IMC 2005: Sessions

Session 1023: Negotiating Collective Identities in Medieval Europe

Wednesday 13 July 2005, 09.00-10.30

Organiser:Sarah E. Layfield, Department of History, Durham University
Moderator/Chair:Len Scales, Department of History, Durham University
Paper 1023-aVikings and Churchmen: The Role of a Northumbrian Identity in Anglo-Scandinavian York
(Language: English)
Megan Gooch, Department of History, Durham University / Spink & Co, London
Index terms: Economics - Trade, Numismatics, Politics and Diplomacy, Religious Life
Paper 1023-bThe Alien Next Door: Foreigners in Late Medieval Bruges
(Language: English)
Erik Spindler, Oriel College, University of Oxford
Index terms: Daily Life, Economics - Urban, Mentalities, Social History
Paper 1023-cPope John XXII and the Peoples of Christendom
(Language: English)
Sarah E. Layfield, Department of History, Durham University
Index terms: Political Thought, Politics and Diplomacy

The formation of collective political identities and the development of national allegiances in medieval Europe have received much attention in recent years.

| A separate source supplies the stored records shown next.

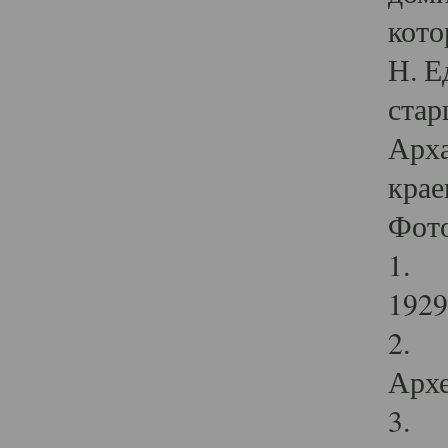
кото
Н. Е
стар
Арха
крае
Фот
1. С
1929 
2. Р
Архе
3. Ф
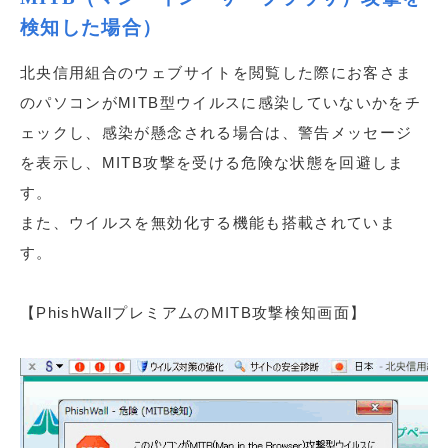
検知した場合）
北央信用組合のウェブサイトを閲覧した際にお客さま
のパソコンがMITB型ウイルスに感染していないかをチ
ェックし、感染が懸念される場合は、警告メッセージ
を表示し、MITB攻撃を受ける危険な状態を回避しま
す。
また、ウイルスを無効化する機能も搭載されていま
す。
【PhishWallプレミアムのMITB攻撃検知画面】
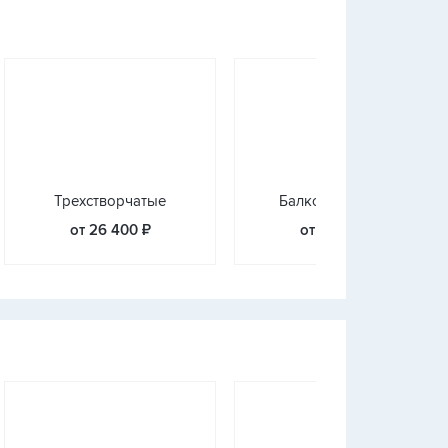
Трехстворчатые
Балконные блоки
от 26 400 ₽
от 26 400 ₽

Often, such studies have concentrated on the role of conflict and the identification of an alien other in cementing ties of common belonging. By contrast, perhaps too little attention has been given to the identity-forming role of the inevitable processes of negotiation, compromise and mutual adjustment through which different – and even potentially antagonistic – groups came to subsist side-by-side. It is upon these processes that this panel will concentrate, drawing out common themes from three contrasting case-studies.